» **Goal of the exercise**:
Edit the items below so that every "JSON" becomes "JSON key", keeping everything else the same.

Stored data
....

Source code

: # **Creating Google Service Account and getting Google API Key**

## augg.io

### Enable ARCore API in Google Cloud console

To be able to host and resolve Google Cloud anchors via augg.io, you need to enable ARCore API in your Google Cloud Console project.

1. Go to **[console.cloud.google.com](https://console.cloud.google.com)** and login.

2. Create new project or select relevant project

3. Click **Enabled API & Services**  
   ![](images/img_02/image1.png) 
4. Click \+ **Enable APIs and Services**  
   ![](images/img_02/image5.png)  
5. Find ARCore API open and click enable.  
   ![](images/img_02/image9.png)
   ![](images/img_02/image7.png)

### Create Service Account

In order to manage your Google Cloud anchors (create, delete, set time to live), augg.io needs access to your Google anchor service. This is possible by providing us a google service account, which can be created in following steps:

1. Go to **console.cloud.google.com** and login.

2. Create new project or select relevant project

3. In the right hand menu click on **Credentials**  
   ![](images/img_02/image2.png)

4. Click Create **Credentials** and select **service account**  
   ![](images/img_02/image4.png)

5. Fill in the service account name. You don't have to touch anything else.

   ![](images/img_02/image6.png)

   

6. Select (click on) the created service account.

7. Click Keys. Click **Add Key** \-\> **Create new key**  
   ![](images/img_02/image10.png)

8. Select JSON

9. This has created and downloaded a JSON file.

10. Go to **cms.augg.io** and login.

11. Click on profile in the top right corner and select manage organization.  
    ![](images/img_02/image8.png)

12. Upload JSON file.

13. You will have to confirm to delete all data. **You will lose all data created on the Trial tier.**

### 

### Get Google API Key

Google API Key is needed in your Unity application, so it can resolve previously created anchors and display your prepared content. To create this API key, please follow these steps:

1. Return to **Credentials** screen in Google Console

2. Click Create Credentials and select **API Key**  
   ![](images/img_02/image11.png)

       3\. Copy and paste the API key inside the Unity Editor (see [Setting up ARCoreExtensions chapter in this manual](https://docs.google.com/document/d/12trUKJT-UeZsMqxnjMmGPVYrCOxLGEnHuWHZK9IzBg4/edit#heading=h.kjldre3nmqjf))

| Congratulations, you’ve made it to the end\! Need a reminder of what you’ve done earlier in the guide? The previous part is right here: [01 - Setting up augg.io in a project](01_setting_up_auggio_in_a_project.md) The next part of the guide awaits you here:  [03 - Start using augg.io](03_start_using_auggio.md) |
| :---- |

....

» **Problem solution**:
Source code

: # **Creating Google Service Account and getting Google API Key**

## augg.io

### Enable ARCore API in Google Cloud console

To be able to host and resolve Google Cloud anchors via augg.io, you need to enable ARCore API in your Google Cloud Console project.

1. Go to **[console.cloud.google.com](https://console.cloud.google.com)** and login.

2. Create new project or select relevant project

3. Click **Enabled API & Services**  
   ![](images/img_02/image1.png) 
4. Click \+ **Enable APIs and Services**  
   ![](images/img_02/image5.png)  
5. Find ARCore API open and click enable.  
   ![](images/img_02/image9.png)
   ![](images/img_02/image7.png)

### Create Service Account

In order to manage your Google Cloud anchors (create, delete, set time to live), augg.io needs access to your Google anchor service. This is possible by providing us a google service account, which can be created in following steps:

1. Go to **console.cloud.google.com** and login.

2. Create new project or select relevant project

3. In the right hand menu click on **Credentials**  
   ![](images/img_02/image2.png)

4. Click Create **Credentials** and select **service account**  
   ![](images/img_02/image4.png)

5. Fill in the service account name. You don't have to touch anything else.

   ![](images/img_02/image6.png)

   

6. Select (click on) the created service account.

7. Click Keys. Click **Add Key** \-\> **Create new key**  
   ![](images/img_02/image10.png)

8. Select JSON key

9. This has created and downloaded a JSON key file.

10. Go to **cms.augg.io** and login.

11. Click on profile in the top right corner and select manage organization.  
    ![](images/img_02/image8.png)

12. Upload JSON key file.

13. You will have to confirm to delete all data. **You will lose all data created on the Trial tier.**

### 

### Get Google API Key

Google API Key is needed in your Unity application, so it can resolve previously created anchors and display your prepared content. To create this API key, please follow these steps:

1. Return to **Credentials** screen in Google Console

2. Click Create Credentials and select **API Key**  
   ![](images/img_02/image11.png)

       3\. Copy and paste the API key inside the Unity Editor (see [Setting up ARCoreExtensions chapter in this manual](https://docs.google.com/document/d/12trUKJT-UeZsMqxnjMmGPVYrCOxLGEnHuWHZK9IzBg4/edit#heading=h.kjldre3nmqjf))

| Congratulations, you’ve made it to the end\! Need a reminder of what you’ve done earlier in the guide? The previous part is right here: [01 - Setting up augg.io in a project](01_setting_up_auggio_in_a_project.md) The next part of the guide awaits you here:  [03 - Start using augg.io](03_start_using_auggio.md) |
| :---- |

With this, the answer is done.